Quando, a fine giugno, è stato riscontrato un caso in Lombardia, Paolo Maccazzola, presidente di Cia Lombardia, ha affermato: «La situazione è gravissima, serve arginare questa piaga prima che si arrivi al blocco della circolazione dei prodotti di derivazione suina». Una delle misure che infatti i Paesi mettono in campo per difendersi dalla PSA è quella del blocco delle importazioni dalle aree in cui la malattia è diffusa. Il virus infatti è capace di sopravvivere per diversi mesi nella carne processata e due anni in quella congelata.

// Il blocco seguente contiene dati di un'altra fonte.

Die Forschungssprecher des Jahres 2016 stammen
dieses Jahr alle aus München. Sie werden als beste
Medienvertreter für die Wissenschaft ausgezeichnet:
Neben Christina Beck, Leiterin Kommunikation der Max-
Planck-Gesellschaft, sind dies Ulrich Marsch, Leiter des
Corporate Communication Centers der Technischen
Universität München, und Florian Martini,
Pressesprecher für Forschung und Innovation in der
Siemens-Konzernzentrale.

Nel caso la PSA si diffondesse negli allevamenti intensivi lombardi il danno sarebbe enorme: la Lombardia è la regione con il maggior numero di suini di tutta Italia, circa il 50% di tutta la produzione nazionale, vale a dire oltre 4 milioni di capi, un settore che vale 1,2 miliardi di euro.

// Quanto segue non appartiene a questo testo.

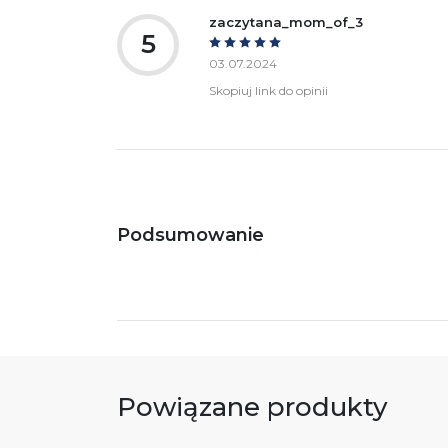
zaczytana_mom_of_3
5
03.07.2024
Skopiuj link do opinii
Podsumowanie
Powiązane produkty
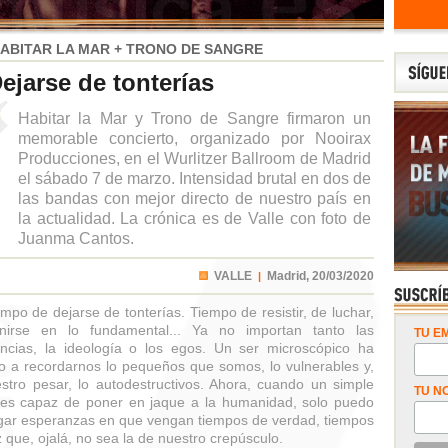
ABITAR LA MAR + TRONO DE SANGRE
ejarse de tonterías
Habitar la Mar y Trono de Sangre firmaron un
memorable concierto, organizado por Nooirax
Producciones, en el Wurlitzer Ballroom de Madrid
el sábado 7 de marzo. Intensidad brutal en dos de
las bandas con mejor directo de nuestro país en
la actualidad. La crónica es de Valle con foto de
Juanma Cantos.
VALLE
Madrid,
20/03/2020
|
empo de dejarse de tonterías. Tiempo de resistir, de luchar,
nirse en lo fundamental... Ya no importan tanto las
TU EM
encias, la ideología o los egos. Un ser microscópico ha
o a recordarnos lo pequeños que somos, lo vulnerables y,
stro pesar, lo autodestructivos. Ahora, cuando un simple
TU N
 es capaz de poner en jaque a la humanidad, solo puedo
gar esperanzas en que vengan tiempos de verdad, tiempos
z que, ojalá, no sea la de nuestro crepúsculo.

allevamenti con peste suina
Nel 2019 la pandemia di peste suina africana in Cina ha portato all’abbattimento di circa 200 milioni di maiali, macellati in anticipo o morti a causa della malattia.
© Reuters

E proprio per questo la Regione Lombardia sta già lavorando a un piano per evitare gli abbattimenti di massa dei suini negli allevamenti con l’entrata in scena di una «task force di macelli» attrezzati a lavorare anche la carne di maiale proveniente dalle aree colpite dalla PSA, immettendola quindi sul mercato ed evitare i danni economici. A determinate condizioni infatti spiega al Sole24Ore Davide Calderone, direttore di Assica, il regolamento europeo permette di commercializzare la carne di animali provenienti da zone infette sul mercato europeo. Resta più complicato invece l’export verso Paesi fuori dall’Unione.

Non solo danni economici

Come spesso accade in questi casi, le associazioni di categoria e le istituzioni si stanno concentrando sui rischi per il settore zootecnico, ignorando completamente le sorti degli animali, suini e cinghiali. I primi rischiano di morire per una malattia con un tasso di letalità di quasi il 100% oppure in un macello per produrre carne o salumi. I secondi, accusati di essere un pericoloso vettore del virus, rischiano anche loro di morire per la malattia o, nella migliore delle ipotesi, durante gli abbattimenti.

L’approccio continua ad essere quello che guarda agli animali selvatici come un problema e quelli da allevamento come merce da sfruttare e non, in entrambi i casi, di esseri senzienti capaci di provare dolore e paura. Per noi la soluzione resta quella di rivedere profondamente il nostro sistema alimentare basato sull’uccisione e lo sfruttamento degli animali. Una soluzione migliore per gli animali, l’ambiente e la nostra salute.